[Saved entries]
══════════

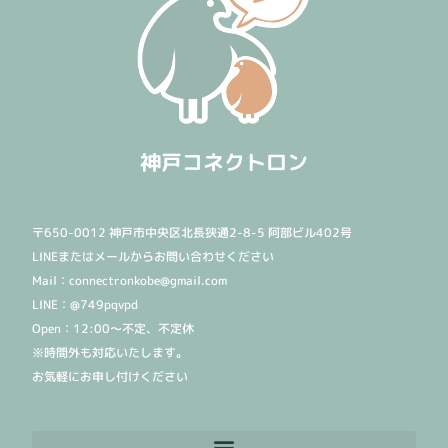
神戸コネクトロン
〒650-0012 神戸市中央区北長狭通2-8-5 阿部ビル402号
LINEまたはメールからお問い合わせください
Mail：connectronkobe@gmail.com
LINE：@749pqvpd
Open：12:00〜不定、不定休
※時間外も対応いたします。
お気軽にお申し付けください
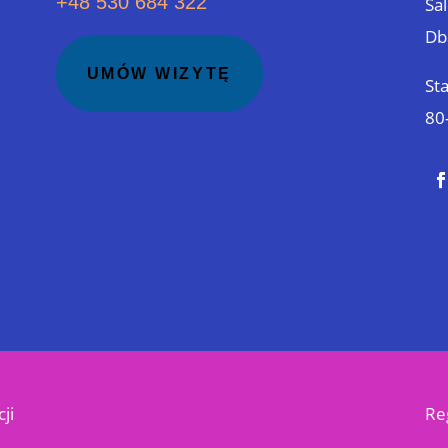
+48 530 684 322
Sa
Db
UMÓW WIZYTĘ
St
80
ji
Re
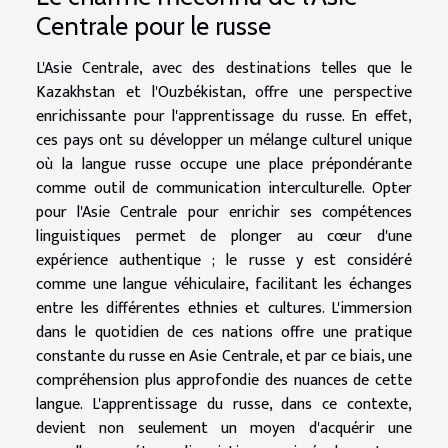
Centrale pour le russe
L'Asie Centrale, avec des destinations telles que le
Kazakhstan et l'Ouzbékistan, offre une perspective
enrichissante pour l'apprentissage du russe. En effet,
ces pays ont su développer un mélange culturel unique
où la langue russe occupe une place prépondérante
comme outil de communication interculturelle. Opter
pour l'Asie Centrale pour enrichir ses compétences
linguistiques permet de plonger au cœur d'une
expérience authentique ; le russe y est considéré
comme une langue véhiculaire, facilitant les échanges
entre les différentes ethnies et cultures. L'immersion
dans le quotidien de ces nations offre une pratique
constante du russe en Asie Centrale, et par ce biais, une
compréhension plus approfondie des nuances de cette
langue. L'apprentissage du russe, dans ce contexte,
devient non seulement un moyen d'acquérir une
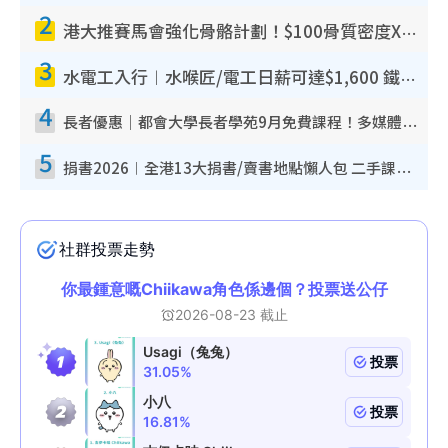
2
港大推賽馬會強化骨骼計劃！$100骨質密度X光檢查 完成免費運動訓練送超市禮券！附參加資格
3
水電工入行︱水喉匠/電工日薪可達$1,600 鐵飯碗職業難被AI取代！附薪酬參考＋入行考牌途徑
4
長者優惠｜都會大學長者學苑9月免費課程！多媒體/微電影創作/網絡安全 附報名方法教學
5
捐書2026︱全港13大捐書/賣書地點懶人包 二手課本最高$150＋舊書換免費咖啡/戲票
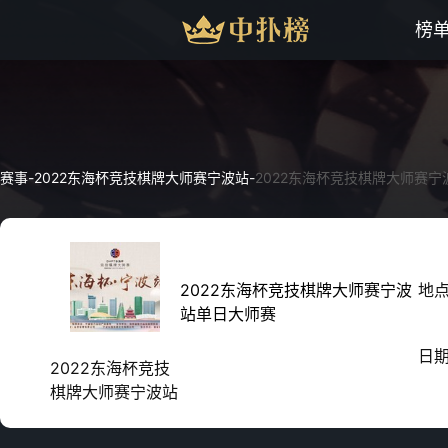
榜
赛事
-
2022东海杯竞技棋牌大师赛宁波站
-
2022东海杯竞技棋牌大师赛
2022东海杯竞技棋牌大师赛宁波
地
站单日大师赛
日
2022东海杯竞技
棋牌大师赛宁波站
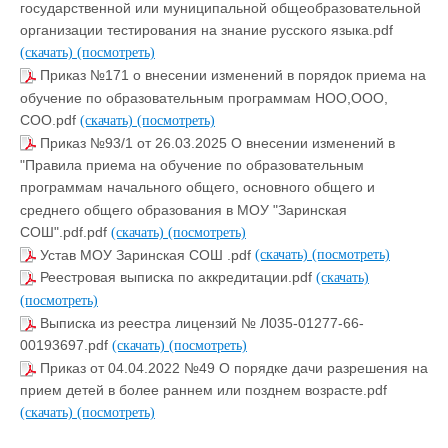
государственной или муниципальной общеобразовательной
организации тестирования на знание русского языка.pdf
(скачать)
(посмотреть)
Приказ №171 о внесении изменений в порядок приема на
обучение по образовательным программам НОО,ООО,
СОО.pdf
(скачать)
(посмотреть)
Приказ №93/1 от 26.03.2025 О внесении изменений в
"Правила приема на обучение по образовательным
программам начального общего, основного общего и
среднего общего образования в МОУ "Заринская
СОШ".pdf.pdf
(скачать)
(посмотреть)
Устав МОУ Заринская СОШ .pdf
(скачать)
(посмотреть)
Реестровая выписка по аккредитации.pdf
(скачать)
(посмотреть)
Выписка из реестра лицензий № Л035-01277-66-
00193697.pdf
(скачать)
(посмотреть)
Приказ от 04.04.2022 №49 О порядке дачи разрешения на
прием детей в более раннем или позднем возрасте.pdf
(скачать)
(посмотреть)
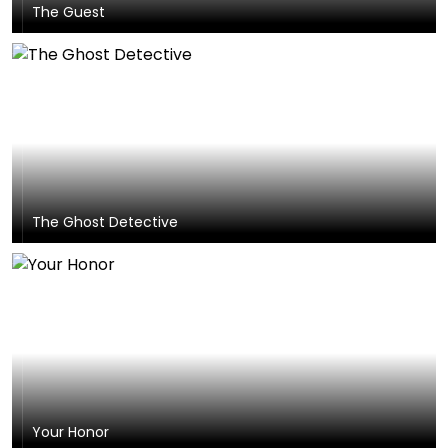
The Guest
The Ghost Detective
Your Honor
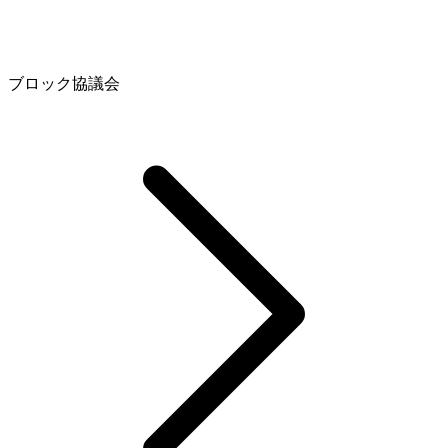
ブロック協議会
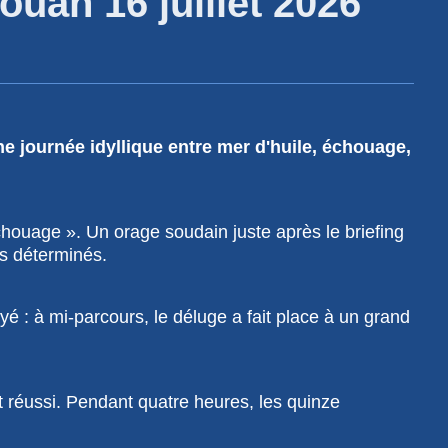
uan 16 juillet 2026
ne journée idyllique entre mer d'huile, échouage,
échouage ». Un orage soudain juste après le briefing
es déterminés.
yé : à mi-parcours, le déluge a fait place à un grand
t réussi. Pendant quatre heures, les quinze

══════════

▶ [Problem description]
Output the records above character for character, but leave each image out.

▶ [Answer to this task]
神戸コネクトロン
〒650-0012 神戸市中央区北長狭通2-8-5 阿部ビル402号
LINEまたはメールからお問い合わせください
Mail：connectronkobe@gmail.com
LINE：@749pqvpd
Open：12:00〜不定、不定休
※時間外も対応いたします。
お気軽にお申し付けください
+48 530 684 322
Sa
Db
UMÓW WIZYTĘ
St
80
ji
Re
Centrale pour le russe
L'Asie Centrale, avec des destinations telles que le
Kazakhstan et l'Ouzbékistan, offre une perspective
enrichissante pour l'apprentissage du russe. En effet,
ces pays ont su développer un mélange culturel unique
où la langue russe occupe une place prépondérante
comme outil de communication interculturelle. Opter
pour l'Asie Centrale pour enrichir ses compétences
linguistiques permet de plonger au cœur d'une
expérience authentique ; le russe y est considéré
comme une langue véhiculaire, facilitant les échanges
entre les différentes ethnies et cultures. L'immersion
dans le quotidien de ces nations offre une pratique
constante du russe en Asie Centrale, et par ce biais, une
compréhension plus approfondie des nuances de cette
langue. L'apprentissage du russe, dans ce contexte,
devient non seulement un moyen d'acquérir une
2
港大推賽馬會強化骨骼計劃！$100骨質密度X光檢查 完成免費運動訓練送超市禮券！附參加資格
3
水電工入行︱水喉匠/電工日薪可達$1,600 鐵飯碗職業難被AI取代！附薪酬參考＋入行考牌途徑
4
長者優惠｜都會大學長者學苑9月免費課程！多媒體/微電影創作/網絡安全 附報名方法教學
5
捐書2026︱全港13大捐書/賣書地點懶人包 二手課本最高$150＋舊書換免費咖啡/戲票
榜
赛事
-
2022东海杯竞技棋牌大师赛宁波站
-
2022东海杯竞技棋牌大师赛
2022东海杯竞技棋牌大师赛宁波
地
站单日大师赛
日
2022东海杯竞技
棋牌大师赛宁波站
государственной или муниципальной общеобразовательной
организации тестирования на знание русского языка.pdf
(скачать)
(посмотреть)
Приказ №171 о внесении изменений в порядок приема на
обучение по образовательным программам НОО,ООО,
СОО.pdf
(скачать)
(посмотреть)
Приказ №93/1 от 26.03.2025 О внесении изменений в
"Правила приема на обучение по образовательным
программам начального общего, основного общего и
среднего общего образования в МОУ "Заринская
СОШ".pdf.pdf
(скачать)
(посмотреть)
Устав МОУ Заринская СОШ .pdf
(скачать)
(посмотреть)
Реестровая выписка по аккредитации.pdf
(скачать)
(посмотреть)
Выписка из реестра лицензий № Л035-01277-66-
00193697.pdf
(скачать)
(посмотреть)
Приказ от 04.04.2022 №49 О порядке дачи разрешения на
прием детей в более раннем или позднем возрасте.pdf
(скачать)
(посмотреть)
The Guest
The Ghost Detective
Your Honor
ブロック協議会
uan 16 juillet 2026
ne journée idyllique entre mer d'huile, échouage,
échouage ». Un orage soudain juste après le briefing
es déterminés.
yé : à mi-parcours, le déluge a fait place à un grand
t réussi. Pendant quatre heures, les quinze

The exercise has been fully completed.